▶ Exercise aim:
Pick out each line in the items below that contains the string "agli" and copy it. Case counts.

▶ Given information:
━━━━
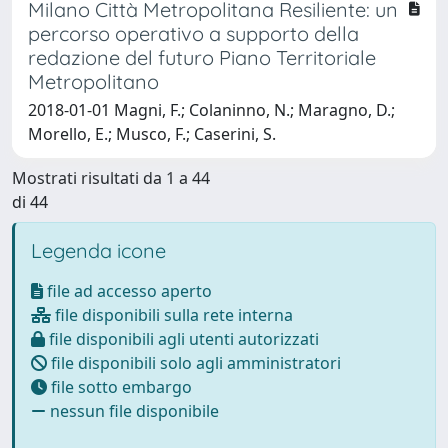
Milano Città Metropolitana Resiliente: un
percorso operativo a supporto della
redazione del futuro Piano Territoriale
Metropolitano
2018-01-01 Magni, F.; Colaninno, N.; Maragno, D.;
Morello, E.; Musco, F.; Caserini, S.
Mostrati risultati da 1 a 44
di 44
Legenda icone
file ad accesso aperto
file disponibili sulla rete interna
file disponibili agli utenti autorizzati
file disponibili solo agli amministratori
file sotto embargo
nessun file disponibile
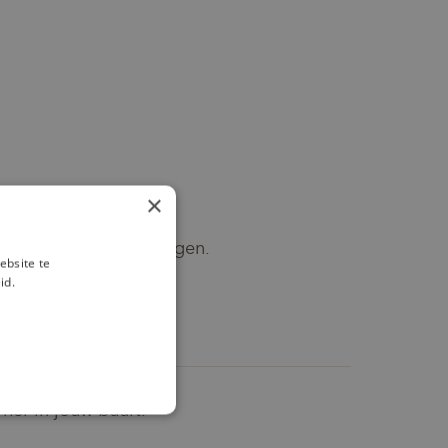
×
e moet je eerst inloggen.
ebsite te
id.
ner in jouw buurt.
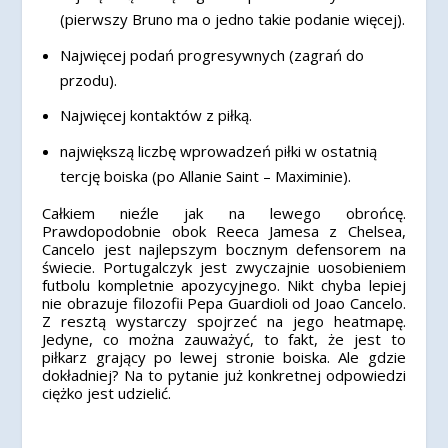
(pierwszy Bruno ma o jedno takie podanie więcej).
Najwięcej podań progresywnych (zagrań do
przodu).
Najwięcej kontaktów z piłką.
największą liczbę wprowadzeń piłki w ostatnią
tercję boiska (po Allanie Saint – Maximinie).
Całkiem nieźle jak na lewego obrońcę.
Prawdopodobnie obok Reeca Jamesa z Chelsea,
Cancelo jest najlepszym bocznym defensorem na
świecie. Portugalczyk jest zwyczajnie uosobieniem
futbolu kompletnie apozycyjnego. Nikt chyba lepiej
nie obrazuje filozofii Pepa Guardioli od Joao Cancelo.
Z resztą wystarczy spojrzeć na jego heatmapę.
Jedyne, co można zauważyć, to fakt, że jest to
piłkarz grający po lewej stronie boiska. Ale gdzie
dokładniej? Na to pytanie już konkretnej odpowiedzi
ciężko jest udzielić.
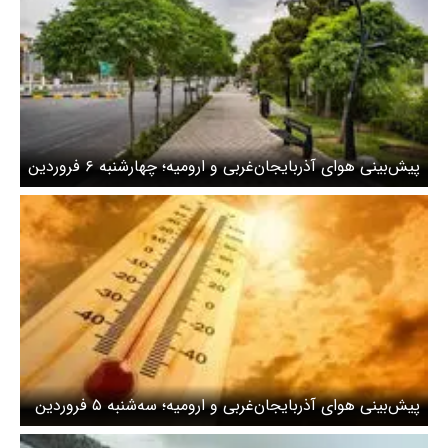
پیش‌بینی هوای آذربایجان‌غربی و ارومیه؛ چهارشنبه ۶ فروردین
۱۴۰۴
پیش‌بینی هوای آذربایجان‌غربی و ارومیه؛ سه‌شنبه ۵ فروردین
۱۴۰۴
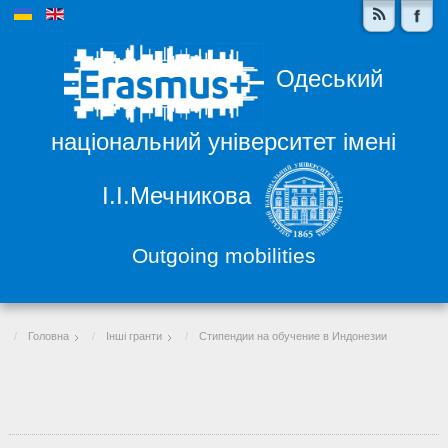
Одеський
національний університет імені
І.І.Мечникова
Outgoing mobilities
Головна
Інші гранти
Стипендии на обучение в Индонезии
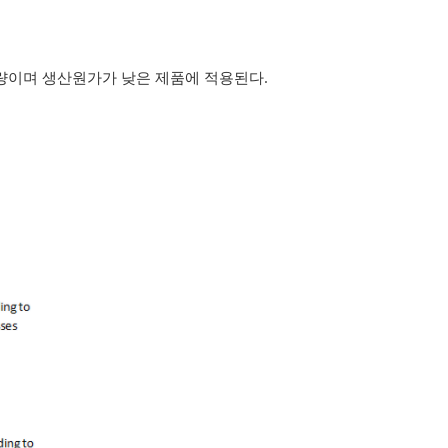
량이며 생산원가가 낮은 제품에 적용된다.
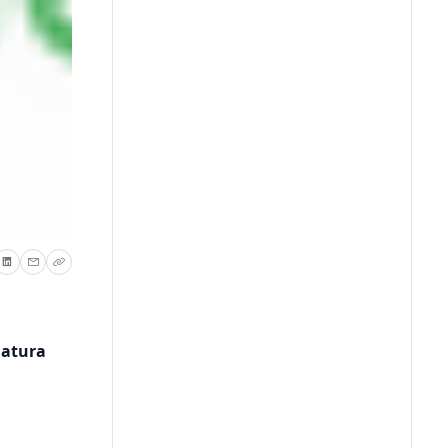
iatura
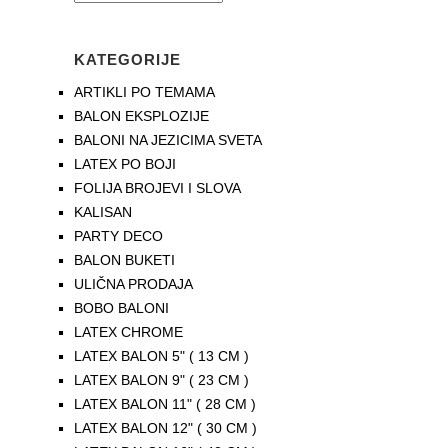
KATEGORIJE
ARTIKLI PO TEMAMA
BALON EKSPLOZIJE
BALONI NA JEZICIMA SVETA
LATEX PO BOJI
FOLIJA BROJEVI I SLOVA
KALISAN
PARTY DECO
BALON BUKETI
ULIČNA PRODAJA
BOBO BALONI
LATEX CHROME
LATEX BALON 5" ( 13 CM )
LATEX BALON 9" ( 23 CM )
LATEX BALON 11" ( 28 CM )
LATEX BALON 12" ( 30 CM )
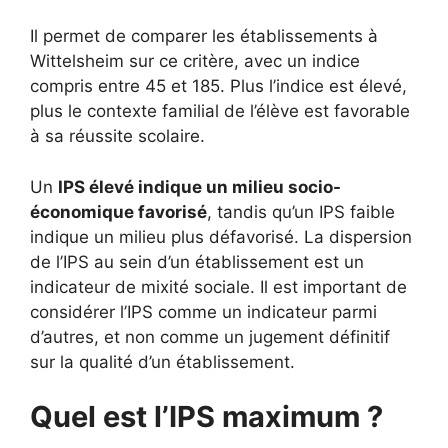
Il permet de comparer les établissements à
Wittelsheim sur ce critère, avec un indice
compris entre 45 et 185. Plus l’indice est élevé,
plus le contexte familial de l’élève est favorable
à sa réussite scolaire.
Un
IPS élevé indique un milieu socio-
économique favorisé
, tandis qu’un IPS faible
indique un milieu plus défavorisé. La dispersion
de l’IPS au sein d’un établissement est un
indicateur de mixité sociale. Il est important de
considérer l’IPS comme un indicateur parmi
d’autres, et non comme un jugement définitif
sur la qualité d’un établissement.
Quel est l’IPS maximum ?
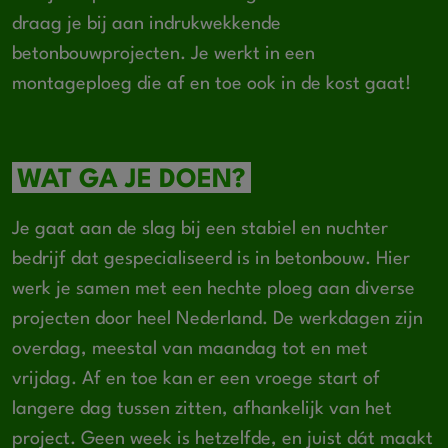
draag je bij aan indrukwekkende
betonbouwprojecten. Je werkt in een
montageploeg die af en toe ook in de kost gaat!
WAT GA JE DOEN?
Je gaat aan de slag bij een stabiel en nuchter
bedrijf dat gespecialiseerd is in betonbouw. Hier
werk je samen met een hechte ploeg aan diverse
projecten door heel Nederland. De werkdagen zijn
overdag, meestal van maandag tot en met
vrijdag. Af en toe kan er een vroege start of
langere dag tussen zitten, afhankelijk van het
project. Geen week is hetzelfde, en juist dát maakt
━━━━
▶ Task result:
file disponibili agli utenti autorizzati
file disponibili solo agli amministratori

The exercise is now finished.